Functional cloning begins with a known protein that is suspected of involvement in a hereditary disorder. The amino acid sequence of the protein is determined. Nowadays this Thewould most likely be done by mass spectrometry of peptide fragments generated from the protein by protease digestion. The protein sequence is then used to deduce the coding sequence of the gene and an oligonucleotide probe is synthesized. The probe may be used to screen a cDNA library by hybridization. Alternatively, the probe can be linked to a solid support and used to pull out a specific mRNA molecule from a pool of cellular mRNA. In the latter case, a single specific cDNA is made from the purified mRNA.
The complete cDNA is then sequenced to confirm that the DNA matches the original protein.
The gene must then be localized to a specific region of a particular chromosome. This may be done by screening a set of radiation hybrid cells or by hybridization using a DNA probe with a fluorescent label (i.e., by FISH). Cloned DNA from the target region, carried on a vector capable of carrying large inserts, such as a cosmid or YAC, is then screened to narrow down the location.

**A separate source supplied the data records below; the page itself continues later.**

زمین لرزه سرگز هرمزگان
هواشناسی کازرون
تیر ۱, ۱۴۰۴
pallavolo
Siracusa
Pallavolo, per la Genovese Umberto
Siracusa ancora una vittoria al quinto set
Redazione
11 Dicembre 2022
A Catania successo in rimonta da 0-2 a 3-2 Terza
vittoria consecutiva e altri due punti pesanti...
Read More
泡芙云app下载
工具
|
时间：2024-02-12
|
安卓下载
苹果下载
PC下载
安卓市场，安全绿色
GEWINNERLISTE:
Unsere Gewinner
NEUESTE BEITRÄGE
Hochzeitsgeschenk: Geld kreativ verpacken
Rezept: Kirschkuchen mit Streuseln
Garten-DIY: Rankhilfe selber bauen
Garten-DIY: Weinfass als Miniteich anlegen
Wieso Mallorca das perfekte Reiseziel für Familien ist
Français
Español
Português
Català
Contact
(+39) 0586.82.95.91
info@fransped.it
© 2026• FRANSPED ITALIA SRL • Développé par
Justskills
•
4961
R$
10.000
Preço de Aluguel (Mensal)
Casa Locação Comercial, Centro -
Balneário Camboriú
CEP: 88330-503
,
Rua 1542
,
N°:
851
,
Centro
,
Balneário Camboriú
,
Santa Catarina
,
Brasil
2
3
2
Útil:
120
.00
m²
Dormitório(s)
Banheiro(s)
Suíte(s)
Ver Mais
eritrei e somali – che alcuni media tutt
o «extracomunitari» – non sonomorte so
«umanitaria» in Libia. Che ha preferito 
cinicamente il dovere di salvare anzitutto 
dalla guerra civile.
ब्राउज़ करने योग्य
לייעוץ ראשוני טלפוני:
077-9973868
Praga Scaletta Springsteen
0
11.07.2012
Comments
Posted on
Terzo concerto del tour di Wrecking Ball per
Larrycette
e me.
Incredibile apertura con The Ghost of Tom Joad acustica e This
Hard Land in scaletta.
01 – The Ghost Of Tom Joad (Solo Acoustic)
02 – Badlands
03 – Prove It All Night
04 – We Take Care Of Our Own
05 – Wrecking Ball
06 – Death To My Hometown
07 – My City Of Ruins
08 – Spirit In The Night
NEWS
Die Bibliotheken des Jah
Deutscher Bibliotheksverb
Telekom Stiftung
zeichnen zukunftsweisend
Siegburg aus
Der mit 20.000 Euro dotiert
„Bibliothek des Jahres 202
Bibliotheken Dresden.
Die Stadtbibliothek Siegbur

Positional cloning is used when the nature of the gene product is unknown. In this case the disease gene must be mapped at least approximately by a genetic approach before further DNA-based screening can proceed. The easiest cases are those in which there is a major chromosomal abnormality, such as a deletion, inversion, or translocation that may be visualized under the light microscope. This may localize the defect to a specific band on a particular chromosome. Alternatively, linkage studies on individuals from families afflicted by the inherited defect may locate the damaged gene close to other genetic markers. These other markers may be known genes, but more often they will be RFLPs, VNTRs, or other sequence polymorphisms.
Such genetic mapping can localize a gene to around 1000 kb. This length of DNA may contain anywhere from 10 to 50 genes, depending on how crowded that region of the genome is. DNA from the suspect region is then cloned, as described earlier for functional cloning. However, in the case of positional cloning we have no previously identified protein that can be used to check for the corresponding gene. Therefore, the hereditary defect must be identified at the DNA level. The suspect DNA may be scanned for the presence of functional genes by a variety of approaches:
(a) The presence of open reading frames indicates a possible coding sequence.
Note that in higher organisms, the coding sequence will typically be fragmented into several exons separated by noncoding introns. These introns may be very long and frequently account for more of the overall length of the gene than the exons.
(b) CpG (or CG) islands are often found upstream of the transcribed regions in vertebrate DNA. These are GC-rich regions that are often methylated for regulatory purposes. They may be identified by the presence of multiple cut sites for restriction enzymes whose recognition sequences consist solely of C and G (e.g., HpaII cuts at C/CGG).
(c) Coding DNA tends to evolve more slowly than noncoding DNA. Consequently, coding DNA from one animal will often hybridize to DNA from a range of related organisms while noncoding DNA does not. Zoo blots are often used to identify coding DNA.
(d) Messenger RNA extracted from those tissues most severely affected by a genetic disease should contain significant levels of mRNA derived from the gene responsible for the defect. Hybridization can be used to see if candidate DNA sequences match those in the mRNA pool. (This assumes that the gene in question is expressed at a reasonably high level. This will usually be true for genes encoding structural proteins and enzymes but not for those encoding regulatory proteins. Note also that the mRNA should be isolated from a healthy person because the defective gene might not be transcribed in patients suffering from the defect.)
(e) Ultimately, sequencing of DNA from healthy and affected individuals should show a difference—if the suspected gene is truly responsible for the hereditary defect.